### EXCERPTED TEXT
Admittedly a hash map could be faster but you can't do, efficiently, some order-related operations, like looking for the closest timestamp for a given time. Maybe this operations are not needed and so an ordered list is not needed.
Regarding the rest of wolf nodes, I agree. If they are only tested for existence then a std::set ought to be better.
I also propose to change the name of the current methods FrameBase::getCaptureList() to FrameBase::getCaptures() and the analogous for all wolf nodes. Then, in each case, we'll see if it is a set, a map or a list.
Well for me a map is just a dictionary, so the keys are not necessarily ordered. It looks like std::map orders the keys, so for me std::map = map + ordered list.
In any case, I don't have an opinion on what should be used for wolf. My point was that using a map implied not having the keys ordered and so maybe there was some lost functionality but it looks like I was wrong.
Exploring a little with @jcasals we see that, a std::set can be used also to keep the Frames ordered by their TimeStamp just defining the FrameBase::operator() or defining it outside and providing it to the set template std::set<FrameBasePTr,FrameComp> with
I found in wolf an instance where a key-frame and a non key-frame have the same timestamp. When ProcessorMotion sets its origin, it creates a key-frame and also a non-estimated frame with the same timestamp.
There were just a couple more examples of this behaviour, that appeared when making the trajectory a map instead of a list. There are different ways to solve this issues, but what I am interested in is in knowing if this behaviour is intended or not in order to adapt the design of the new trajectory data structure accordingly.
The question, thus, is:
Should a key-frame and a non key-frame be allowed to share the same exact timestamp?
Focusing on the ProcessorMotion::setOrigin example, a solution proposed by @joanvallve was to perturb slightly the timestamp of the non-estimated frame. Another solution could be to define a richer key for the map. For instance a pair <TimeStamp, Bool> where the bool indicates if it is a key-frame or not. Obviously this would require a bit more care when updating the trajectory. Thoughts? @joanvallve@jsola
As we have it now, yes, usually at the time of creating a KF, another F is created at the same timestamp. When more data is received, this F will advance its time stamp. But for the instant it is created and until new data arrives, both timestamps coincide.
It is therefore possible, having more processors acting like this, that more than one F share the same timestamp with one KF.
One option is to use multimap instead of map. If this solves the issue, then it's easy.
Another option is to have the processors own the F's, and only add them to Problem->Trajectory when they are KF. This demands some re-design. It is possibly cleaner to work like this...
I don't know if multimap is overkilling. I assume that it would be enough since we only want a container that orders the frames by time (key).
Only KF in trajectory:
I like this alternative because in Trajectory there is no need to have the non-key frames (they are auxiliar for any processor). Actually, they disturb requiring some extra API (getLastFrame(), getLastKeyFrame()...) and handling.
I don't like if we implement it requiring that frames are not emplaced but instead created and then linked whenever they are set key... We strongly recommend that all nodes have to be emplaced (or installed in case of processors and sensors) because the whole machinery (linking, registration of state blocks) is automatically done. We almost forbid to use make_shared, we don't want to rely on the developer to remember linking a frame.

### TASK DETAILS
Please list every username that appears with an @ in the forum thread, giving each one once. The lines after the forum thread are separate material with no link to it.

### MATERIAL SUPPLIED
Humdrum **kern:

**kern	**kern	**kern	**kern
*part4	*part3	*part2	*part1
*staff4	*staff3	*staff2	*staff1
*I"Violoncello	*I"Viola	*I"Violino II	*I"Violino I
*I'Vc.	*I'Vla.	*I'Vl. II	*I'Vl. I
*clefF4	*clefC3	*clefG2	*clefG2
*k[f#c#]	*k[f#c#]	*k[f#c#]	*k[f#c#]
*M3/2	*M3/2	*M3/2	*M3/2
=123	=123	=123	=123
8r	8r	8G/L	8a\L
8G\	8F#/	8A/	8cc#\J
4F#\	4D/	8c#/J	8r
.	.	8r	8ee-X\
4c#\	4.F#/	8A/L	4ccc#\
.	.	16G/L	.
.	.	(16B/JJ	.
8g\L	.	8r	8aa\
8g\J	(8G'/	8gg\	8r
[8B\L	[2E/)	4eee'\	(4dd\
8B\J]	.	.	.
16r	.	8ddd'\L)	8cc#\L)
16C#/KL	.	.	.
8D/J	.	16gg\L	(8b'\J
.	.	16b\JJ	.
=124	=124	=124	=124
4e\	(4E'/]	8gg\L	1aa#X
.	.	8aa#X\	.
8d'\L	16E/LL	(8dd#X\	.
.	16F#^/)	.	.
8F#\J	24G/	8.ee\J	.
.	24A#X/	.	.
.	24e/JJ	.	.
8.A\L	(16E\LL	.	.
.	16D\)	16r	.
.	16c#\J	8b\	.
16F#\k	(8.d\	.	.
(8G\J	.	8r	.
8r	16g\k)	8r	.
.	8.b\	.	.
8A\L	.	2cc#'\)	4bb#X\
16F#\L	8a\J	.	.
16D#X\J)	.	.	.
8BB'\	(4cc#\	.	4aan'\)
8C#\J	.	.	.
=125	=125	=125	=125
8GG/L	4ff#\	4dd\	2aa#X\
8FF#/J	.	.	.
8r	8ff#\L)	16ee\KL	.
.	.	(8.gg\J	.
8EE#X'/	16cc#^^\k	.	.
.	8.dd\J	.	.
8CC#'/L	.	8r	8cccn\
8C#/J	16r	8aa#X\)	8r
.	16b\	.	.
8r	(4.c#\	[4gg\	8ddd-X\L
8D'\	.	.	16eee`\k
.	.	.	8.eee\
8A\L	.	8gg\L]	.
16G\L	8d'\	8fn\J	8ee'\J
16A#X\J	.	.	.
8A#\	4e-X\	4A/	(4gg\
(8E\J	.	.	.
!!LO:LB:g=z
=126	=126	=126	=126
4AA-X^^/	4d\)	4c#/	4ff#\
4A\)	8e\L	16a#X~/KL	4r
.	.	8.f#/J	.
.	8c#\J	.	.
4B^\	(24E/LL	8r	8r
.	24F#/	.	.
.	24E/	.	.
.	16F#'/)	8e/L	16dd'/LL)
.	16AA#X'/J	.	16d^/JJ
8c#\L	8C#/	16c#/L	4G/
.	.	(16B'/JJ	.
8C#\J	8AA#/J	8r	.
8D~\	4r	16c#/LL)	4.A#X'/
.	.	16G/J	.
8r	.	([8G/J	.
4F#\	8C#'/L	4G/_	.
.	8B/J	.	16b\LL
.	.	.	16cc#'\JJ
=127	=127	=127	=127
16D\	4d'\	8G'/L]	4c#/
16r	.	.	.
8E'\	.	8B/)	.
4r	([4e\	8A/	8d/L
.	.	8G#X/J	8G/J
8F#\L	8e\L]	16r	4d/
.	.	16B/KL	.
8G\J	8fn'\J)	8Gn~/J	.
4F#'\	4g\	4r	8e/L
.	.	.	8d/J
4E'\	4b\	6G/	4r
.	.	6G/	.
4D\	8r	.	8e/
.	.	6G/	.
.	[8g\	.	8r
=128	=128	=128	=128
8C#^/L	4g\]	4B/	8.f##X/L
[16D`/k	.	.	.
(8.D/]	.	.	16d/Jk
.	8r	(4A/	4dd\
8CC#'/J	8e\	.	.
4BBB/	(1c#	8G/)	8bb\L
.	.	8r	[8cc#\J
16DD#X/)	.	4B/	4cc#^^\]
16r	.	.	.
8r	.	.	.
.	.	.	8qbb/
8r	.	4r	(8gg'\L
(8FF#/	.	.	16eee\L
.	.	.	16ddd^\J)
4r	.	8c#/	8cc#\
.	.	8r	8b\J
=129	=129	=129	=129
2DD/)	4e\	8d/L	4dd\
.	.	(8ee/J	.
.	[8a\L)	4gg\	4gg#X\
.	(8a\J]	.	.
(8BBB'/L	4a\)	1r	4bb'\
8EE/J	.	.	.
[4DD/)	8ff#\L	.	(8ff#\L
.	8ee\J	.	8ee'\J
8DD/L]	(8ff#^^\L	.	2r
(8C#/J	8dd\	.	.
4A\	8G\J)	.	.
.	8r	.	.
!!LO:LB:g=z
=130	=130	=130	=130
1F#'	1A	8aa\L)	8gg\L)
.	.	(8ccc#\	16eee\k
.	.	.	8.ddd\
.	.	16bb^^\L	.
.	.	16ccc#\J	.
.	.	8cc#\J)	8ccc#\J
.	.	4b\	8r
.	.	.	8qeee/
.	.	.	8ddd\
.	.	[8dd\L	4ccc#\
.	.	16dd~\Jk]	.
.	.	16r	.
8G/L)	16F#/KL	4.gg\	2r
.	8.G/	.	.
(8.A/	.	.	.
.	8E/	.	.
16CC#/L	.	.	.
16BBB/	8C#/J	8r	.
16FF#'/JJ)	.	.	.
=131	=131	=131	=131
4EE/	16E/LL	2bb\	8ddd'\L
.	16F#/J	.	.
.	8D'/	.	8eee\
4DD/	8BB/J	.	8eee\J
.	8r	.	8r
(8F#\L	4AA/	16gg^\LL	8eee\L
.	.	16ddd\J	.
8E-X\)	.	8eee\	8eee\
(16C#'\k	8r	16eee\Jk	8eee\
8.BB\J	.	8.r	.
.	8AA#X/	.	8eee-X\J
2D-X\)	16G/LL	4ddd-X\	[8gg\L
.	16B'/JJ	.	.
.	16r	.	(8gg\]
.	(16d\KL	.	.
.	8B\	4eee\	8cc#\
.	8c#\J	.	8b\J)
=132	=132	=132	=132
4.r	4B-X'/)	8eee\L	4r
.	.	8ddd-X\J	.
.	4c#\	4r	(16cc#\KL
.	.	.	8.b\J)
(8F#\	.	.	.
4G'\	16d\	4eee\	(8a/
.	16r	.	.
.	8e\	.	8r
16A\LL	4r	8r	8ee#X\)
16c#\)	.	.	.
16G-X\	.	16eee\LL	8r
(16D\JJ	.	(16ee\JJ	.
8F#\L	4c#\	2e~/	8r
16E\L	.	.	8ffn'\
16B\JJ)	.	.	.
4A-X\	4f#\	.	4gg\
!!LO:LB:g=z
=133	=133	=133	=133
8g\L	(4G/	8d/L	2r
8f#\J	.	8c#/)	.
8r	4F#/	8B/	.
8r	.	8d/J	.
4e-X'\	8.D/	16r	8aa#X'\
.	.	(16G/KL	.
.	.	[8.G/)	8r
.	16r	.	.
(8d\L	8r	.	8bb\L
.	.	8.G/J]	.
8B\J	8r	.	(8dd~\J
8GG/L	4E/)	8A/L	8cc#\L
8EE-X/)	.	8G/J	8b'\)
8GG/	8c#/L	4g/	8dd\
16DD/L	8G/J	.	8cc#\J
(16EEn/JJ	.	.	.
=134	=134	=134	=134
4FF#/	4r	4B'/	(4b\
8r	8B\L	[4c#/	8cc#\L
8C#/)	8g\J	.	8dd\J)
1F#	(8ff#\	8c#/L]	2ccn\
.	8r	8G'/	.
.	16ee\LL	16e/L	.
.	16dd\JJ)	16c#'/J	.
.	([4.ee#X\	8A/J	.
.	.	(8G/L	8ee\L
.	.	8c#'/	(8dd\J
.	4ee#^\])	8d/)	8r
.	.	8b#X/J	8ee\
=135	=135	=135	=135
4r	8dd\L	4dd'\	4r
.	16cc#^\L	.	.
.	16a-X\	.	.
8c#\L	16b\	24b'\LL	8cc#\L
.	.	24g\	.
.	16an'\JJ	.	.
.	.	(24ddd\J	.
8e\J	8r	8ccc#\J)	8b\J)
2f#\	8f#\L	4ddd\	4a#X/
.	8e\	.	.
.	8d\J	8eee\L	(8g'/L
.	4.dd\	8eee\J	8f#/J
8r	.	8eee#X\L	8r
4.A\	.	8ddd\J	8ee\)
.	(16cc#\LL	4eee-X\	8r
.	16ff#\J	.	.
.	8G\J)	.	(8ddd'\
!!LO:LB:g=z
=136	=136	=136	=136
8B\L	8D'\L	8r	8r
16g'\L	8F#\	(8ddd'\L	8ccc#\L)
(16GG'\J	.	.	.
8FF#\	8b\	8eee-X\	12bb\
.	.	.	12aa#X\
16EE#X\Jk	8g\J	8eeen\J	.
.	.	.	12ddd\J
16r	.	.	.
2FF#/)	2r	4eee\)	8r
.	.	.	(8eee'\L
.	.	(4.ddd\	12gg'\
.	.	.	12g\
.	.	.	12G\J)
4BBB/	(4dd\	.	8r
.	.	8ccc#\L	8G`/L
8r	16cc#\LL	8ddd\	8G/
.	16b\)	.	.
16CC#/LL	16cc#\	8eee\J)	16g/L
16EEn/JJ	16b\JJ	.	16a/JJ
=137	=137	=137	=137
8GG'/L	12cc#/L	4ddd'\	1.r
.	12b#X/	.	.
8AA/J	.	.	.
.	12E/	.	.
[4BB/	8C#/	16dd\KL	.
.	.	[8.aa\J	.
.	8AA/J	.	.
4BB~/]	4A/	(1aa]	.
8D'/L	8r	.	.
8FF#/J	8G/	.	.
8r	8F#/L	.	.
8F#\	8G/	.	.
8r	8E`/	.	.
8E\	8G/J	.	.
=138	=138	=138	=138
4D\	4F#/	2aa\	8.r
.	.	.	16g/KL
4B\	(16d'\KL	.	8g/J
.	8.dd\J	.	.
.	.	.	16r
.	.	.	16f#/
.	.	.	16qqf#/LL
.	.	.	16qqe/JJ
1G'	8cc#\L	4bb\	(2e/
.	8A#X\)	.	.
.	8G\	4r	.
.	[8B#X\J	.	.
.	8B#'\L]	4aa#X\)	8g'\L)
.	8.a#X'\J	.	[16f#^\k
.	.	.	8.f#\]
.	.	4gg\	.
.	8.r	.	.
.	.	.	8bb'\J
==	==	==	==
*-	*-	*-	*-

### RESULT FOR THIS TASK
@jcasals
@joanvallve
@jsola